NHS Screening Programmes will Adopt New Tests for Cervical and Bowel Cancer
The NHS could soon start routinely offering a test for HPV instead of a cervical smear as the initial screening test for cervical cancer, after experts ruled the change in approach would help to pick up cancers more effectively.
The National Screening Committee (NSC) has advised the screening programme in England ‘should adopt HPV as a primary screen test as it is a more accurate screening test’.
With the new programme women will only undergo cytology if they test positive for high-risk HPV, with further investigations if they have a positive cytology result. It is hoped the move will mean that overall, women will in future undergo screening less frequently over their lifetime.
The NSC also recommended the bowel cancer screening programme should introduce the newer, more accurate faecal immunohistochemical test (FIT) instead of faecal occult blood tests (FOBTs). Evidence has shown the FIT test is more accurate and increases uptake as the home testing is much simpler to carry out.

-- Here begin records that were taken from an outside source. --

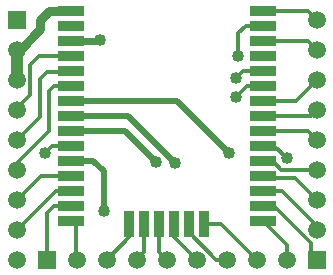
<source format=gbr>
G04 DipTrace 3.1.0.1*
G04 Top.gbr*
%MOIN*%
G04 #@! TF.FileFunction,Copper,L1,Top*
G04 #@! TF.Part,Single*
G04 #@! TA.AperFunction,Conductor*
%ADD13C,0.012992*%
%ADD14C,0.019685*%
%ADD15C,0.031496*%
%ADD16C,0.03937*%
%ADD17C,0.023622*%
%ADD19R,0.032X0.09*%
%ADD20R,0.09X0.032*%
G04 #@! TA.AperFunction,ComponentPad*
%ADD24R,0.059055X0.059055*%
%ADD25C,0.059055*%
G04 #@! TA.AperFunction,ViaPad*
%ADD32C,0.04*%
%FSLAX26Y26*%
G04*
G70*
G90*
G75*
G01*
G04 Top*
%LPD*%
X1265882Y1277929D2*
D13*
X1415772D1*
X1444882Y1248819D1*
X1265882Y1227929D2*
X1207457D1*
X1182677Y1203150D1*
Y1127165D1*
X1183465Y1126378D1*
X1069882Y566929D2*
X1126772D1*
X1244882Y448819D1*
X1265882Y977929D2*
X1373992D1*
X1444882Y1048819D1*
X1265882Y927929D2*
X1423992D1*
X1444882Y948819D1*
X1265882Y877929D2*
X1415772D1*
X1444882Y848819D1*
X623882Y927929D2*
D14*
X815772D1*
X972047Y771654D1*
X1444882Y748819D2*
D13*
X1327165D1*
X1298055Y777929D1*
X1265882D1*
Y727929D2*
Y720472D1*
X1373228D1*
X1444882Y648819D1*
X1265882Y1177929D2*
X1415772D1*
X1444882Y1148819D1*
X444882Y848819D2*
Y847244D1*
X521260Y923622D1*
Y1050394D1*
X546063Y1075197D1*
X621150D1*
X623882Y1077929D1*
X969882Y566929D2*
Y523819D1*
X1044882Y448819D1*
X1265882Y677929D2*
X1328764D1*
X1457874Y548819D1*
X1444882D1*
X623882Y1277929D2*
D15*
X553520D1*
X522441Y1246850D1*
Y1216929D1*
X454331Y1148819D1*
X444882D1*
Y1048819D2*
D16*
Y1148819D1*
Y948819D2*
D13*
Y953150D1*
X489370Y997638D1*
Y1097638D1*
X519661Y1127929D1*
X623882D1*
Y1177929D2*
D17*
X721236D1*
X722441Y1179134D1*
X444882Y748819D2*
D13*
Y769685D1*
X551969Y876772D1*
Y1011811D1*
X568504Y1028346D1*
X623465D1*
X623882Y1027929D1*
Y977929D2*
D14*
X980339D1*
X1153543Y804724D1*
X623882Y877929D2*
X805142D1*
X909843Y773228D1*
X623882Y777929D2*
X699630D1*
X734646Y742913D1*
Y611811D1*
X1144882Y448819D2*
D13*
X1108661D1*
X1017323Y540157D1*
Y566929D1*
X1019882D1*
X919882D2*
Y473819D1*
X944882Y448819D1*
X869882Y566929D2*
Y473819D1*
X844882Y448819D1*
X819882Y566929D2*
Y523819D1*
X744882Y448819D1*
X623882Y577929D2*
X640945D1*
Y452756D1*
X644882Y448819D1*
X1265882Y1077929D2*
X1197220D1*
X1174016Y1054724D1*
X1265882Y1027929D2*
X1211787D1*
X1175984Y992126D1*
X1265882Y627929D2*
Y631102D1*
X1298031D1*
X1424803Y504331D1*
Y448819D1*
X1444882D1*
X1344882D2*
Y498929D1*
X1265882Y577929D1*
X623882Y827929D2*
X561787D1*
X537795Y803937D1*
X1265882Y827929D2*
X1302780D1*
X1344882Y785827D1*
X544882Y448819D2*
Y605512D1*
X567299Y627929D1*
X623882D1*
Y677929D2*
X573992D1*
X444882Y548819D1*
X623882Y727929D2*
X523992D1*
X444882Y648819D1*
D32*
X722441Y1179134D3*
X1175984Y992126D3*
X1174016Y1054724D3*
X1183465Y1126378D3*
X537795Y803937D3*
X1344882Y785827D3*
X734646Y611811D3*
X909843Y773228D3*
X972047Y771654D3*
X1153543Y804724D3*
D19*
X969882Y566929D3*
X919882D3*
X1019882D3*
X1069882D3*
X869882D3*
X819882D3*
D20*
X1265882Y577929D3*
X623882D3*
X1265882Y627929D3*
X623882D3*
X1265882Y677929D3*
Y727929D3*
Y777929D3*
Y827929D3*
Y877929D3*
X623882Y677929D3*
Y727929D3*
Y777929D3*
Y827929D3*
Y877929D3*
Y927929D3*
X1265882D3*
Y977929D3*
Y1027929D3*
Y1077929D3*
Y1127929D3*
Y1177929D3*
Y1227929D3*
Y1277929D3*
X623882Y977929D3*
Y1027929D3*
Y1077929D3*
Y1127929D3*
Y1177929D3*
Y1227929D3*
Y1277929D3*
D24*
X1444882Y448819D3*
D25*
Y548819D3*
Y648819D3*
Y748819D3*
Y848819D3*
Y948819D3*
Y1048819D3*
Y1148819D3*
Y1248819D3*
D24*
X444882D3*
D25*
Y1148819D3*
Y1048819D3*
Y948819D3*
Y848819D3*
Y748819D3*
Y648819D3*
Y548819D3*
Y448819D3*
D24*
X544882D3*
D25*
X644882D3*
X744882D3*
X844882D3*
X944882D3*
X1044882D3*
X1144882D3*
X1244882D3*
X1344882D3*
M02*

</source>
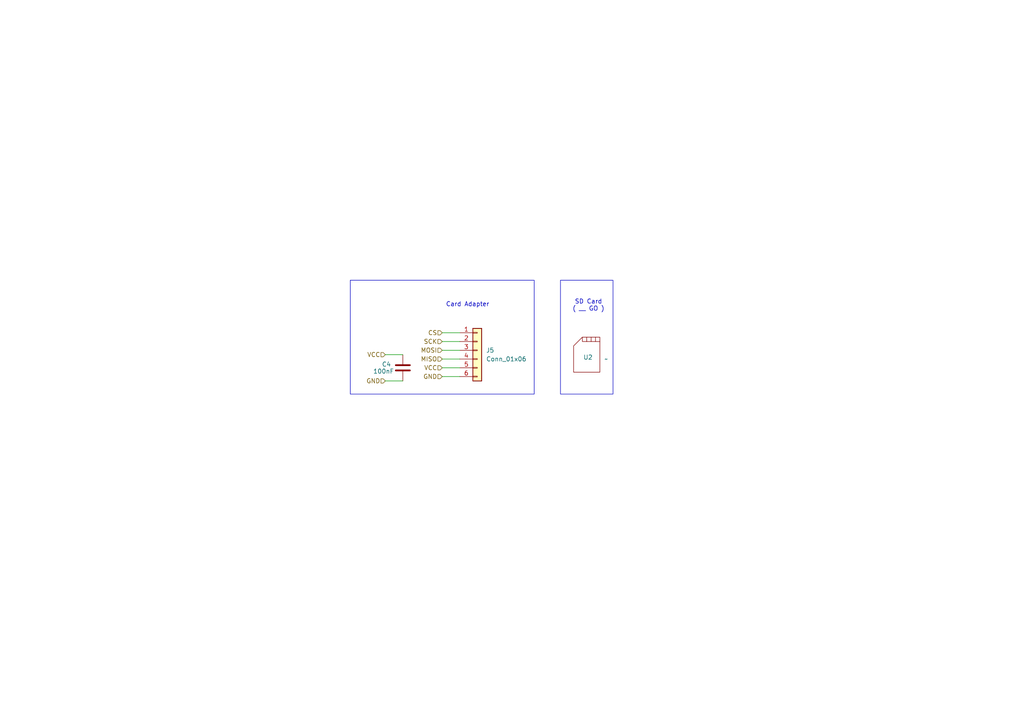
<source format=kicad_sch>
(kicad_sch
	(version 20250114)
	(generator "eeschema")
	(generator_version "9.0")
	(uuid "2954ca15-2d4e-45fa-9272-f4b0745e951a")
	(paper "A4")
	
	(rectangle
		(start 162.56 81.28)
		(end 177.8 114.3)
		(stroke
			(width 0)
			(type default)
		)
		(fill
			(type none)
		)
		(uuid a3e9ad85-74db-422b-a899-ebb494bf93eb)
	)
	(rectangle
		(start 101.6 81.28)
		(end 154.94 114.3)
		(stroke
			(width 0)
			(type default)
		)
		(fill
			(type none)
		)
		(uuid c2f173e4-5aa8-4203-8748-1bb1acdaf101)
	)
	(text "SD Card\n( __ GO )"
		(exclude_from_sim no)
		(at 170.688 88.646 0)
		(effects
			(font
				(size 1.27 1.27)
			)
		)
		(uuid "064bb7de-614e-4d20-a89c-bd3833ade45b")
	)
	(text "Card Adapter\n"
		(exclude_from_sim no)
		(at 135.636 88.392 0)
		(effects
			(font
				(size 1.27 1.27)
			)
		)
		(uuid "2e81d5ad-6509-4aa6-ac18-ff238a365279")
	)
	(wire
		(pts
			(xy 128.27 104.14) (xy 133.35 104.14)
		)
		(stroke
			(width 0)
			(type default)
		)
		(uuid "22a4c5f0-d786-4718-a2d4-b0cba7dbca1e")
	)
	(wire
		(pts
			(xy 128.27 109.22) (xy 133.35 109.22)
		)
		(stroke
			(width 0)
			(type default)
		)
		(uuid "36336597-bce2-4876-a30e-f5ce9cd86d13")
	)
	(wire
		(pts
			(xy 128.27 96.52) (xy 133.35 96.52)
		)
		(stroke
			(width 0)
			(type default)
		)
		(uuid "56cbd888-1fb8-4d80-a81b-4d5ed2bd643a")
	)
	(wire
		(pts
			(xy 111.76 102.87) (xy 116.84 102.87)
		)
		(stroke
			(width 0)
			(type default)
		)
		(uuid "5a52c330-7a7c-411f-a40f-ea92422d9ef1")
	)
	(wire
		(pts
			(xy 128.27 106.68) (xy 133.35 106.68)
		)
		(stroke
			(width 0)
			(type default)
		)
		(uuid "5eefd403-f0d6-4947-873b-89ee316bf9dd")
	)
	(wire
		(pts
			(xy 111.76 110.49) (xy 116.84 110.49)
		)
		(stroke
			(width 0)
			(type default)
		)
		(uuid "91221d14-f598-4acd-9ead-0fac70682aba")
	)
	(wire
		(pts
			(xy 128.27 99.06) (xy 133.35 99.06)
		)
		(stroke
			(width 0)
			(type default)
		)
		(uuid "96c39a34-1b00-4251-8e68-ea1e915d67fc")
	)
	(wire
		(pts
			(xy 128.27 101.6) (xy 133.35 101.6)
		)
		(stroke
			(width 0)
			(type default)
		)
		(uuid "a96b5079-498f-437a-b24c-e2737029adf5")
	)
	(hierarchical_label "MOSI"
		(shape input)
		(at 128.27 101.6 180)
		(effects
			(font
				(size 1.27 1.27)
			)
			(justify right)
		)
		(uuid "11049354-9ad7-42a7-8591-02f62077ff7e")
	)
	(hierarchical_label "VCC"
		(shape input)
		(at 111.76 102.87 180)
		(effects
			(font
				(size 1.27 1.27)
			)
			(justify right)
		)
		(uuid "4b3e01d5-4488-4edd-89a2-9dbc3deb2bbf")
	)
	(hierarchical_label "SCK"
		(shape input)
		(at 128.27 99.06 180)
		(effects
			(font
				(size 1.27 1.27)
			)
			(justify right)
		)
		(uuid "4f52987d-9bbf-43b2-abeb-cd03e122b6aa")
	)
	(hierarchical_label "GND"
		(shape input)
		(at 111.76 110.49 180)
		(effects
			(font
				(size 1.27 1.27)
			)
			(justify right)
		)
		(uuid "88786e7f-6876-4bf2-9338-cb2e945af9ac")
	)
	(hierarchical_label "GND"
		(shape input)
		(at 128.27 109.22 180)
		(effects
			(font
				(size 1.27 1.27)
			)
			(justify right)
		)
		(uuid "c418ef2b-06e0-4cbb-b740-dc72bf88a25f")
	)
	(hierarchical_label "MISO"
		(shape input)
		(at 128.27 104.14 180)
		(effects
			(font
				(size 1.27 1.27)
			)
			(justify right)
		)
		(uuid "ef37a67e-e613-4d10-8d5e-3375a99d614b")
	)
	(hierarchical_label "VCC"
		(shape input)
		(at 128.27 106.68 180)
		(effects
			(font
				(size 1.27 1.27)
			)
			(justify right)
		)
		(uuid "f9b72ffa-2eab-41d1-8771-fcd3a1ad391a")
	)
	(hierarchical_label "CS"
		(shape input)
		(at 128.27 96.52 180)
		(effects
			(font
				(size 1.27 1.27)
			)
			(justify right)
		)
		(uuid "fea7341f-8d4c-4b37-a896-44b3fd8209ae")
	)
	(symbol
		(lib_id "Connector_Generic:Conn_01x06")
		(at 138.43 101.6 0)
		(unit 1)
		(exclude_from_sim no)
		(in_bom yes)
		(on_board yes)
		(dnp no)
		(fields_autoplaced yes)
		(uuid "0c6dc430-773a-4998-8353-8e6c2043e9ab")
		(property "Reference" "J5"
			(at 140.97 101.5999 0)
			(effects
				(font
					(size 1.27 1.27)
				)
				(justify left)
			)
		)
		(property "Value" "Conn_01x06"
			(at 140.97 104.1399 0)
			(effects
				(font
					(size 1.27 1.27)
				)
				(justify left)
			)
		)
		(property "Footprint" ""
			(at 138.43 101.6 0)
			(effects
				(font
					(size 1.27 1.27)
				)
				(hide yes)
			)
		)
		(property "Datasheet" "~"
			(at 138.43 101.6 0)
			(effects
				(font
					(size 1.27 1.27)
				)
				(hide yes)
			)
		)
		(property "Description" "Generic connector, single row, 01x06, script generated (kicad-library-utils/schlib/autogen/connector/)"
			(at 138.43 101.6 0)
			(effects
				(font
					(size 1.27 1.27)
				)
				(hide yes)
			)
		)
		(pin "5"
			(uuid "913f719d-99b4-49e1-8638-ae16a4e9123b")
		)
		(pin "6"
			(uuid "e690376b-1820-473c-93a2-83f8b9b73cfa")
		)
		(pin "2"
			(uuid "8ef6a5ee-43b8-45a2-a9b7-3c9e1e751baa")
		)
		(pin "3"
			(uuid "980547f7-d5df-454e-8f06-635ad7081b5c")
		)
		(pin "4"
			(uuid "4e00e390-f33b-4af8-bd1f-998a21b844f9")
		)
		(pin "1"
			(uuid "5c5da720-db9f-4914-82fb-9019fa3512b0")
		)
		(instances
			(project ""
				(path "/77f264da-4c84-4b0c-9d20-4392731765e6/2ce8f2b3-9816-4f2a-b733-e2ede213b326"
					(reference "J5")
					(unit 1)
				)
			)
		)
	)
	(symbol
		(lib_id "CollecteurDonneLIB:SDCARD")
		(at 170.18 104.14 0)
		(unit 1)
		(exclude_from_sim no)
		(in_bom yes)
		(on_board yes)
		(dnp no)
		(uuid "5dd1271b-8a6b-4ab3-8911-3a0e9778ac35")
		(property "Reference" "U2"
			(at 169.164 103.632 0)
			(effects
				(font
					(size 1.27 1.27)
				)
				(justify left)
			)
		)
		(property "Value" "~"
			(at 175.26 104.14 0)
			(effects
				(font
					(size 1.27 1.27)
				)
				(justify left)
			)
		)
		(property "Footprint" ""
			(at 170.18 104.14 0)
			(effects
				(font
					(size 1.27 1.27)
				)
				(hide yes)
			)
		)
		(property "Datasheet" ""
			(at 170.18 104.14 0)
			(effects
				(font
					(size 1.27 1.27)
				)
				(hide yes)
			)
		)
		(property "Description" ""
			(at 170.18 104.14 0)
			(effects
				(font
					(size 1.27 1.27)
				)
				(hide yes)
			)
		)
		(instances
			(project ""
				(path "/77f264da-4c84-4b0c-9d20-4392731765e6/2ce8f2b3-9816-4f2a-b733-e2ede213b326"
					(reference "U2")
					(unit 1)
				)
			)
		)
	)
	(symbol
		(lib_id "Device:C")
		(at 116.84 106.68 0)
		(unit 1)
		(exclude_from_sim no)
		(in_bom yes)
		(on_board yes)
		(dnp no)
		(uuid "a183913d-5922-4d87-9eca-343731d1a651")
		(property "Reference" "C4"
			(at 110.744 105.664 0)
			(effects
				(font
					(size 1.27 1.27)
				)
				(justify left)
			)
		)
		(property "Value" "100nF"
			(at 108.204 107.696 0)
			(effects
				(font
					(size 1.27 1.27)
				)
				(justify left)
			)
		)
		(property "Footprint" ""
			(at 117.8052 110.49 0)
			(effects
				(font
					(size 1.27 1.27)
				)
				(hide yes)
			)
		)
		(property "Datasheet" "~"
			(at 116.84 106.68 0)
			(effects
				(font
					(size 1.27 1.27)
				)
				(hide yes)
			)
		)
		(property "Description" "Unpolarized capacitor"
			(at 116.84 106.68 0)
			(effects
				(font
					(size 1.27 1.27)
				)
				(hide yes)
			)
		)
		(pin "2"
			(uuid "61bea56c-0ac8-4f81-afe4-38cdd518e16a")
		)
		(pin "1"
			(uuid "b54b6f12-b521-4785-8a35-d2a5b3b61ecd")
		)
		(instances
			(project "Main"
				(path "/77f264da-4c84-4b0c-9d20-4392731765e6/2ce8f2b3-9816-4f2a-b733-e2ede213b326"
					(reference "C4")
					(unit 1)
				)
			)
		)
	)
)

</source>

In other recommendations, the interval for screening patients with diabetes for diabetic retinopathy is to be extended from one to two years.
However, NSC experts have again ruled out a population based screening programme for prostate cancer. They said the PSA test is ‘still a poor test for prostate cancer and a more specific and sensitive test is needed’.
The changes to the bowel and cervical screening programmes have already been backed by the Government’s independent cancer taskforce, which forms the basis of NHS England’s new cancer strategy.
Sir Harpal Kumar, chief executive of Cancer Research UK and head of the taskforce, said: ‘I would urge all the governments of the UK to commit to rolling them out as quickly as possible, as Scotland has already pledged to do with the new bowel screening test FIT.’